The opposite—which the private sector has increasingly adopted over the last 15 years or so—was known as the “agile” approach. Again to quote Timmins, this is,
“a mindset of humility around how little you should expect to understand about how real people use your service. So you optimise your whole approach by working with them and learning to iterate quickly based on learning in the real world”.
The mantra of test and learn that emerged from the adoption of an agile approach became a welcome hallmark of wider welfare reform, as well as of universal credit. It is a far more realistic and sensitive way to carry out reforms in areas such as welfare benefits and social care, which have such profound implications for people’s quality of life, well-being and even survival.
Obviously, there are many differences between the rollout of an IT-controlled benefits system and an iterative improvement in the responsiveness of children’s services, but the key similarities lie in the words “iterative” and “responsive”. We heard from my noble friend Lord True about the Royal Borough of Kingston and the London Borough of Richmond—Partners in Practice local authorities. They have said that the clauses will enable them to safely test new approaches that their front-line workers come up with and remove barriers to effective work. Leeds City Council is seeking to become an exemplar of a new and more sustainable safeguarding system where children do better, families are supported to do better and the state has to intervene less. One local authority after another is aspiring to become a learning organisation that can be instructed by and instruct others—all within an enabling framework of intense scrutiny from government and those charged to put children at the forefront of all they do.
We are all here with the aim of ensuring that children thrive.

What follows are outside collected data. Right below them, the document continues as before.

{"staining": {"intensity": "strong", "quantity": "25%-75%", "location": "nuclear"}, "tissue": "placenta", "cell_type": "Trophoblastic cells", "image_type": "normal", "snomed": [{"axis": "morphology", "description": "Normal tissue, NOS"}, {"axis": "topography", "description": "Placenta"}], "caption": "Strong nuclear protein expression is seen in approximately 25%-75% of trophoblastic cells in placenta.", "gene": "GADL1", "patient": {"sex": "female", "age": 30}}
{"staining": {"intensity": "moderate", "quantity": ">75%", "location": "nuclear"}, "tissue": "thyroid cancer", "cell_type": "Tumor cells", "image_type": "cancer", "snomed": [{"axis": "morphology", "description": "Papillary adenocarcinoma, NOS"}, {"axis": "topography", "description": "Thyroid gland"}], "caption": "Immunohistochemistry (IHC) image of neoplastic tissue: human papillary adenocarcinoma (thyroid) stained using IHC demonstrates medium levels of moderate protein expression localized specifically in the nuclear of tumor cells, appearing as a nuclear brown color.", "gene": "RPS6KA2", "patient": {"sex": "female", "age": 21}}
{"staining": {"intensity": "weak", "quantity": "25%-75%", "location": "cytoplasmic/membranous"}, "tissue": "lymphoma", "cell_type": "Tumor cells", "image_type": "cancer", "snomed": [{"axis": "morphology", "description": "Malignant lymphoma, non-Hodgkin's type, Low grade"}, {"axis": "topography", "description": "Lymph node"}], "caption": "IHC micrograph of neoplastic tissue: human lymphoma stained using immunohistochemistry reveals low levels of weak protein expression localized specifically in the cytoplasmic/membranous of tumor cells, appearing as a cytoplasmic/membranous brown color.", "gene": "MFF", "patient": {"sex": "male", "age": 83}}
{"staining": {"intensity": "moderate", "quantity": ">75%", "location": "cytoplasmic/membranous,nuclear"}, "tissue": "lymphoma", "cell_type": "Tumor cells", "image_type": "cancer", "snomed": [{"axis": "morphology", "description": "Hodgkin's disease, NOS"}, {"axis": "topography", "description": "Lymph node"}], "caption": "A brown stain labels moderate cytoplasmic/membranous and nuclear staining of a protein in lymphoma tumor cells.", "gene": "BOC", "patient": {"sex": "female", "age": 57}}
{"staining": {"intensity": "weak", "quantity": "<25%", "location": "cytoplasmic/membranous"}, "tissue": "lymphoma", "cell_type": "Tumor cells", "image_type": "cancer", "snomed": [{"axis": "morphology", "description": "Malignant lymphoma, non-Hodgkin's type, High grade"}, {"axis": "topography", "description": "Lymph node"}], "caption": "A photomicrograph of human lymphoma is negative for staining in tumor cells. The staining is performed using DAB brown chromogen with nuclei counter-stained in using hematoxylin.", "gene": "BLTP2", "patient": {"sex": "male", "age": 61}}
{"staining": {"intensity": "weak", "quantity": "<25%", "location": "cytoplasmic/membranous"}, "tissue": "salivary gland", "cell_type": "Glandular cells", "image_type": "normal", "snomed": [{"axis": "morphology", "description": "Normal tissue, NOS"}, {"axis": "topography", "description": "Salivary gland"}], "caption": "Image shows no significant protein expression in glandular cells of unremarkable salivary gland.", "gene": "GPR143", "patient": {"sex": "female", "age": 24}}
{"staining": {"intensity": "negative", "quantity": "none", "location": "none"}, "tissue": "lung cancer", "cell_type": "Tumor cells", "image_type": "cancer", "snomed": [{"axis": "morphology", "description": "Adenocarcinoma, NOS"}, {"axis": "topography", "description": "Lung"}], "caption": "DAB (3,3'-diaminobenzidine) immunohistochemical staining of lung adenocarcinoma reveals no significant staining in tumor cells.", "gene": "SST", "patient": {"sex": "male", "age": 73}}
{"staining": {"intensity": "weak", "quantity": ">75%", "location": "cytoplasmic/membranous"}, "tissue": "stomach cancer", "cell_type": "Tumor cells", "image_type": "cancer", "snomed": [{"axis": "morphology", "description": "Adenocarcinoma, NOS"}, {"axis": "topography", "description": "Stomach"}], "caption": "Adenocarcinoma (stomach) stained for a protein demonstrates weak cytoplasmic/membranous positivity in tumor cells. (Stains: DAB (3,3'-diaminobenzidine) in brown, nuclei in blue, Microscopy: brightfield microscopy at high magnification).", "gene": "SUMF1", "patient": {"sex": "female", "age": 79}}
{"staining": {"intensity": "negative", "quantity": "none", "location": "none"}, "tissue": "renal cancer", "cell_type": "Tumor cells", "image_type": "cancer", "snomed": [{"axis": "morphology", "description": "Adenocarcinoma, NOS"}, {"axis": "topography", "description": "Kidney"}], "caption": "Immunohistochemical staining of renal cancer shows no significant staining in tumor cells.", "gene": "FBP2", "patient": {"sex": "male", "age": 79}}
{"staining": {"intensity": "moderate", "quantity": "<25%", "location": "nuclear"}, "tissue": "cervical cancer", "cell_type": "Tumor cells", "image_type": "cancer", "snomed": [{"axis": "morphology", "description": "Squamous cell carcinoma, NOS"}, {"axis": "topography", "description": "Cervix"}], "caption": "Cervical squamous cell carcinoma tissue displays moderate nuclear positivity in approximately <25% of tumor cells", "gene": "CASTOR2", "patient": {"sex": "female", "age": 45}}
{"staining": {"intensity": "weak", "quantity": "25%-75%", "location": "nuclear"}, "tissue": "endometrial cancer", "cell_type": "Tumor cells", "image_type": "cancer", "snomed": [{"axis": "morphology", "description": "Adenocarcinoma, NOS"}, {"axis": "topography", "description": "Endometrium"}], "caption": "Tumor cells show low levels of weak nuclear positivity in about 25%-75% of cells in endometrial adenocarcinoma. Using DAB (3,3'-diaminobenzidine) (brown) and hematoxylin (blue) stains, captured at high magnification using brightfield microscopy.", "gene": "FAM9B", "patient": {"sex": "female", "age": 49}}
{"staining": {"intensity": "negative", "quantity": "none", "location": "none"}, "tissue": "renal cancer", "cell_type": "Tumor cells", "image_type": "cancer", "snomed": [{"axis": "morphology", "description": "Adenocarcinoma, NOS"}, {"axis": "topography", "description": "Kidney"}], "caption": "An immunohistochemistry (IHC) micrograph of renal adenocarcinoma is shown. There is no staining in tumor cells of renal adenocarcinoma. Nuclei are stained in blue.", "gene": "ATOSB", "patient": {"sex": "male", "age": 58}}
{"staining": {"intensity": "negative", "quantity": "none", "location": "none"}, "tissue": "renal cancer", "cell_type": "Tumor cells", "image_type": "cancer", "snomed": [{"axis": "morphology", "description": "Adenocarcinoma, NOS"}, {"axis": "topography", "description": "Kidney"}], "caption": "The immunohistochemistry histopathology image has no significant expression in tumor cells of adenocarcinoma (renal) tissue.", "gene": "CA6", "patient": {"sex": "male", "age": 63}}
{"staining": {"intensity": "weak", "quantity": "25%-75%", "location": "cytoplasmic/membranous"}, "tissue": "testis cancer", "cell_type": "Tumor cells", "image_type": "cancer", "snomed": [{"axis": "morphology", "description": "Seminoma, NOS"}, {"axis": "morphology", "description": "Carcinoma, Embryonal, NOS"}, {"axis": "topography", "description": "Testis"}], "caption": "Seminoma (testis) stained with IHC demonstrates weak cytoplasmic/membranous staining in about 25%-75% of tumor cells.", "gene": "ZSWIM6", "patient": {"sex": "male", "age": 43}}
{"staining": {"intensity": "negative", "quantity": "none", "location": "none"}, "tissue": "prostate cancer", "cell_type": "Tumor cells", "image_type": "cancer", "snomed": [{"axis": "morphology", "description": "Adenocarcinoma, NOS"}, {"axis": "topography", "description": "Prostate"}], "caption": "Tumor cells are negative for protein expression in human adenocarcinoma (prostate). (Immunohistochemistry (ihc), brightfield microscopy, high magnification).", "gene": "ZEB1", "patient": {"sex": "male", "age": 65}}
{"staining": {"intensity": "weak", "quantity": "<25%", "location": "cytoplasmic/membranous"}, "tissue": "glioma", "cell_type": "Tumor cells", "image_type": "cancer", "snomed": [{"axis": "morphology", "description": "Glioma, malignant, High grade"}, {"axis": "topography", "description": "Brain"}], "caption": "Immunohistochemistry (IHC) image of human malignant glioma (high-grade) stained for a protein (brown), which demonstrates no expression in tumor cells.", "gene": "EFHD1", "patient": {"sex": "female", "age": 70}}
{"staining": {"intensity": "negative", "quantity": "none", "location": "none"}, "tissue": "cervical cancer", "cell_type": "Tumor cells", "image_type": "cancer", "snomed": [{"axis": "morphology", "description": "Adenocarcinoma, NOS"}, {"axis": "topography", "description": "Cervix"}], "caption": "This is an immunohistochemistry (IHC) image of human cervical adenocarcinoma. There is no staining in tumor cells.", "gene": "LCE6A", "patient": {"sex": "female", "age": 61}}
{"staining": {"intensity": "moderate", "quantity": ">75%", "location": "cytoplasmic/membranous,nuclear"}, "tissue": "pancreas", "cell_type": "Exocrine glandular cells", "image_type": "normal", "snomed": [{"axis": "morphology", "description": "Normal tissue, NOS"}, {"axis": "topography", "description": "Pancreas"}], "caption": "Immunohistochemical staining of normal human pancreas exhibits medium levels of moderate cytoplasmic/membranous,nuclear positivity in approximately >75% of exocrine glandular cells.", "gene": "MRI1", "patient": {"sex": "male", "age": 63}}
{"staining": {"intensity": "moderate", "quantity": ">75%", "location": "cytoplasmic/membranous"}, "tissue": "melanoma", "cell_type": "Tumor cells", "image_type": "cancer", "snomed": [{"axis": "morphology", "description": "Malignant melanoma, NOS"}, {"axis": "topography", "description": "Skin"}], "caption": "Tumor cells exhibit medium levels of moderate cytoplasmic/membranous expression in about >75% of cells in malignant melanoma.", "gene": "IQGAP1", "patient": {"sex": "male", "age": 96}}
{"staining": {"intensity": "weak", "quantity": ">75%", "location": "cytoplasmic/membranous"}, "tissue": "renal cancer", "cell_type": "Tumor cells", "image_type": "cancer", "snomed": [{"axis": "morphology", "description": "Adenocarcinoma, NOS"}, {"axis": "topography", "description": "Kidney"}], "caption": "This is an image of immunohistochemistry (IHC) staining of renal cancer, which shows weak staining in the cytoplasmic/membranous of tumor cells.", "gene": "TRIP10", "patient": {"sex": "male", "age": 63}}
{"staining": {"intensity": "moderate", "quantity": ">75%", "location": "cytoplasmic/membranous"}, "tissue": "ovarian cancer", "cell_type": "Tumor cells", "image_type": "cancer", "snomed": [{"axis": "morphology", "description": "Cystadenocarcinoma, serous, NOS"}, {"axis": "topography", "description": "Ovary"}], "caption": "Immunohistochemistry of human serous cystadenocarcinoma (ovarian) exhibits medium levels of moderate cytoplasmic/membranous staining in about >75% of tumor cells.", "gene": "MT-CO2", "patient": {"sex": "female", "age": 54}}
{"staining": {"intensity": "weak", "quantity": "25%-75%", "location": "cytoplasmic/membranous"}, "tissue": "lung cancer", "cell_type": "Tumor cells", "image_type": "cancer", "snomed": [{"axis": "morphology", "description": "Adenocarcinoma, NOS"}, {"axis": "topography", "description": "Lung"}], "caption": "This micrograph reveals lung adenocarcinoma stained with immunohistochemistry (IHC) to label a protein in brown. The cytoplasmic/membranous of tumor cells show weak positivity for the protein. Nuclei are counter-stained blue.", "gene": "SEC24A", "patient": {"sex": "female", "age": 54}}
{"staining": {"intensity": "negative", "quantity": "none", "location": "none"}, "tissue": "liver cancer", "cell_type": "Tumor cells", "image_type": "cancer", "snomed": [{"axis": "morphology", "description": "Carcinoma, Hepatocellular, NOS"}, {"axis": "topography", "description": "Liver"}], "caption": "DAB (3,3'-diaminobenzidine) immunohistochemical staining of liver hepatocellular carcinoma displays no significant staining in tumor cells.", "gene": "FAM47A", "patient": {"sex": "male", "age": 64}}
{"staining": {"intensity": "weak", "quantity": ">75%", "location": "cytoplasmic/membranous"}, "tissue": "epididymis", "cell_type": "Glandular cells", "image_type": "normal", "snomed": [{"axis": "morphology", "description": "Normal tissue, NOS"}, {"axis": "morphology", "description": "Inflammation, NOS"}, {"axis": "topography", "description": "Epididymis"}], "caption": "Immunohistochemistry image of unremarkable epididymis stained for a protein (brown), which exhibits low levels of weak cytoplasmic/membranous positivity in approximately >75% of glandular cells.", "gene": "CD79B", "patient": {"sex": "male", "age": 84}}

But, as anyone who has lived in a family with several children knows, parenting must be nimble if each unique child is to flourish. I suggest that we also need to be agile in how we approach these clauses. We should no longer fetter well-trained professionals but enable them to develop strategies for their patch within the protective envelope of the Bill.
My Lords, I will briefly take up a couple of points made by the noble Lord, Lord True. He said—I may be slightly misquoting him—that we should allow professional social workers to take proper decisions. But is it not telling that, as we heard, only one in 10 social workers in a survey supports the Government’s proposals, and more than two-thirds of them believe that letting local authorities exempt themselves from children’s social care legislation will lead to more children being placed at risk?
The other point made by the noble Lord was that Parliament will be at the heart of the process, but that will only be in so far as we are allowed to debate the regulations. We all know that we have no power when it comes to regulations, and that if we try to use what powers we have we get lambasted for overstepping them. It is not fair to say that Parliament will be at the heart of this process, whereas it would be if there were proper, primary legislation.